One of the incidental consequences of the international détente of 1989 and the fall of both Communism and the Berlin Wall was the exposure of UK electoral experts, often as election observers, to the practices of the eastern European countries, where it transpired that voters very much had to prove who they were, not least in the Balkan imbroglio. My late first wife was a Brazilian citizen who also carried a British passport, but I did not then realise that in Brazil too you had to prove at the time of voting who you were. The majority of countries now require a photographic card or even a specific electoral registration card.
I realise the bias against identity cards in this land and the distaste for indelible ink on our hands, but I wonder whether we are not being offered the opportunity to learn from the experience from others. We had the first industrial revolution and other countries learnt much from it-indeed, improving on it in the process. We were, with the exception of Albania, the last country in Europe to create a modern national lottery and, as the Minister who introduced it, I can testify to how much we learnt from the experience of others to create what is widely regarded as the best lottery in the world. I know that we are the mother of parliaments, but perhaps humility might help us to make the giant leap to an electoral registration card ourselves. We are conscious of the importance that the coalition attaches to the Parliamentary Voting System and Constituencies Act 2011. The same importance should be attached to a copper-bottomed improvement to the whole electoral procedure.

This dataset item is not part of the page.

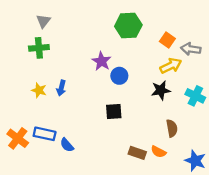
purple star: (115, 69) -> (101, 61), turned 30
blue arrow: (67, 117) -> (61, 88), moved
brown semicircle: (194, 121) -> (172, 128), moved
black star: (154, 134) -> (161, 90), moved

On a final elegiac note, one of the losses from 18th-century electioneering history is the gradual disappearance today of constituency agents from the ranks of our political parties. As the farm labourer disappears from the land, so does a great deal of knowledge of country lore. For the benefit of the Hansard writer, I spell that word with an "o". The same is true of agents -and I spell "lore" in that instance with both an "o" and an "a".